Renouncing the study of secular sciences, he devoted himself to meditation on the Bible and the cultivation of the religious life. Basil appears to have employed his brother as his confidential agent in some matters. Subsequently, he withdrew from active affairs, and resumed the life of a solitary ascetic. He assisted his sister and his mother in establishing their monastic community after his father's death. Peter became involved in the gradual transformation of his mother's household from a community of virgins to a cenobitic community of both women and men. For some years his brother Basil was his near neighbour on the other side of the Iris, where he had established a monastery for male ascetics, in the presidency of which Peter succeeded him when in 365 Basil was finally recalled to Caesarea by bp. Eusebius. Peter headed the male monastery while Macrina was responsible for the female community. When the provinces of Pontus and Cappadocia were visited by a severe famine, he gave a remarkable proof of his charity, liberally disposing of all that belonged to his monastery, and whatever he could raise, to supply with necessaries the numerous crowds that daily resorted to him, in that time of distress. Shortly after his brother's elevation to the episcopal See of Caesarea in 370, Peter received from him priestly ordination. He continued to reside in his monastery till after Basil and Macrina died in 378/379.

About 380 he was elevated to the See of Sebaste in Armenia and took his stand beside his brothers Basil and Gregory in their fight against Arianism. In his life and episcopal administration he displayed the same characteristics as Basil. Linked together in the closest manner with his brothers, he followed their writings with the greatest interest. At his advice Gregory of Nyssa wrote his great work, Against Eunomius, in defense of Basil's similarly named book answering the polemical work of Eunomius. It was also at his desire that Gregory wrote the Treatise on the Work of the Six Days, to defend Basil's similar treatise against false interpretations and to complete it. Another work of Gregory's, On the Endowment of Man, was also written at Peter's suggestion and sent to the latter with an appropriate preface as an Easter gift in 397.

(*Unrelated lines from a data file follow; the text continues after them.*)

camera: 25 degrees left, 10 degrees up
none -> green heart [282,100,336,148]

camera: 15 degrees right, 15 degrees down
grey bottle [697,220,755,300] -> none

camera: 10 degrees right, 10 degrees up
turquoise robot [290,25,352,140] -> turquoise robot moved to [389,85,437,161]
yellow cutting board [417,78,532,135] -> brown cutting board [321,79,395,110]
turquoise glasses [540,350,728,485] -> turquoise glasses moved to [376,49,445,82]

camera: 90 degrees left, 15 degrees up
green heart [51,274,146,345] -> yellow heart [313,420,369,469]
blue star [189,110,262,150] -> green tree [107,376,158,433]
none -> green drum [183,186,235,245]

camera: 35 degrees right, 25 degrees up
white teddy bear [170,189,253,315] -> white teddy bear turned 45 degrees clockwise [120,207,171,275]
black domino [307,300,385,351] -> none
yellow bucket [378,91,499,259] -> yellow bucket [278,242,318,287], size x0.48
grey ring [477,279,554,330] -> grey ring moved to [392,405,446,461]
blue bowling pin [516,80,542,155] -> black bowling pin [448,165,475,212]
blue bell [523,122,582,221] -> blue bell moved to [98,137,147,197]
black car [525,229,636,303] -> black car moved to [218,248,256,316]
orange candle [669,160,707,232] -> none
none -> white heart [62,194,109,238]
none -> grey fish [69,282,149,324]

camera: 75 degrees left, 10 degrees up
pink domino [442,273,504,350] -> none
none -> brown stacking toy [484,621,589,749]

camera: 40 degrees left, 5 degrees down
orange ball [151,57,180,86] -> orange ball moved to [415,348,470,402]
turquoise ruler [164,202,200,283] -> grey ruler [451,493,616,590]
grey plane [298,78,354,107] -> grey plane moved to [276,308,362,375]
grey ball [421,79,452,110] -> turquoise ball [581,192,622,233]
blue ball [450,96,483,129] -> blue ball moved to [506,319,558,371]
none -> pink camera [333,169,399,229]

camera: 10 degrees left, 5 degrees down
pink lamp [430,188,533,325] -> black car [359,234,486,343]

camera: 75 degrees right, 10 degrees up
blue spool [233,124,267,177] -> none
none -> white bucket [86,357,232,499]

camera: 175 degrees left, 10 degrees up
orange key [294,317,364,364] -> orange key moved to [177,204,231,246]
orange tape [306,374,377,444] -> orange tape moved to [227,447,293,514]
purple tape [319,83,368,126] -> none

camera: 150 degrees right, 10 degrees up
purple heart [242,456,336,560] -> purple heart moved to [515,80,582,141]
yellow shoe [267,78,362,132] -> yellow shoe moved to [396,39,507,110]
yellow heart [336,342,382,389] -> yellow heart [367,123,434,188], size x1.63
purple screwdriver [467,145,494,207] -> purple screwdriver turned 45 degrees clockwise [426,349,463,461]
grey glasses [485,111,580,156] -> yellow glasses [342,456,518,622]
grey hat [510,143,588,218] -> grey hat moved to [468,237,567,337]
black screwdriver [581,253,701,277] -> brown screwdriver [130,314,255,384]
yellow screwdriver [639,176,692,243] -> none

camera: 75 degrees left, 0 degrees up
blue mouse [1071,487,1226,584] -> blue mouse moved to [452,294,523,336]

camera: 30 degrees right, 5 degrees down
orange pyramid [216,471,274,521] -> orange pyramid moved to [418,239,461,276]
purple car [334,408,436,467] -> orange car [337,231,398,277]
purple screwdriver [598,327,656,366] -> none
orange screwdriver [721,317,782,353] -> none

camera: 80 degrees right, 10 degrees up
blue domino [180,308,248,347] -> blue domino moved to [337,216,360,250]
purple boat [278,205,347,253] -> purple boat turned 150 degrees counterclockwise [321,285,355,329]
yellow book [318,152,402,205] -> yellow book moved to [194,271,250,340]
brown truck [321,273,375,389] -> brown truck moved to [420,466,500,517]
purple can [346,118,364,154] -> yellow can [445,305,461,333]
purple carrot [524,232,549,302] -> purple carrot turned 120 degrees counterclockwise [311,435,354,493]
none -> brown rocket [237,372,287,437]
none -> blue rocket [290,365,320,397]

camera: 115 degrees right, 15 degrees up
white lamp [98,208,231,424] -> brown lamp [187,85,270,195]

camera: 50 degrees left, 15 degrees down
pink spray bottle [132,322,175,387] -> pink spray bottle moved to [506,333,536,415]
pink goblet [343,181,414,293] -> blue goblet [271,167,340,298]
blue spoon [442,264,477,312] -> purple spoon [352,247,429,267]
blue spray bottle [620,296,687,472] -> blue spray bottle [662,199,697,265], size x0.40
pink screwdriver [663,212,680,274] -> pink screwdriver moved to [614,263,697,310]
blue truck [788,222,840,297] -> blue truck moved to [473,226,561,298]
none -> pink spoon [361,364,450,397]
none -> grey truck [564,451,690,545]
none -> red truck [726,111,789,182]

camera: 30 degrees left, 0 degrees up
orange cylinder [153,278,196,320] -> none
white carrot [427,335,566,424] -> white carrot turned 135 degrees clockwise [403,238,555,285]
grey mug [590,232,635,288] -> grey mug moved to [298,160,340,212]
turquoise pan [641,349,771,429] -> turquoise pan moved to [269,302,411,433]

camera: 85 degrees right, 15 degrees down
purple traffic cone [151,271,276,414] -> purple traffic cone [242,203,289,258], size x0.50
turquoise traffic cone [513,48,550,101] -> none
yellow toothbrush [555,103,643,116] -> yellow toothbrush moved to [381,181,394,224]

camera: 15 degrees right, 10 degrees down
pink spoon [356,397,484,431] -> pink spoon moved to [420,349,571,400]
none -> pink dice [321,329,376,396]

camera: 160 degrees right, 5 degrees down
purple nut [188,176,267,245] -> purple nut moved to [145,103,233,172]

No detailed information is available concerning his activity as a bishop, except that he was present at the Ecumenical Council of Constantinople in 381. Olympias, the deaconess and friend of Chrysostom, entrusted large funds to him for distribution to the poor. After his death in 391 he was venerated as a saint. His feast was historically kept by Roman Catholics on 9 January, but he is now listed under 26 March in the second edition of the Roman Martyrology (2004).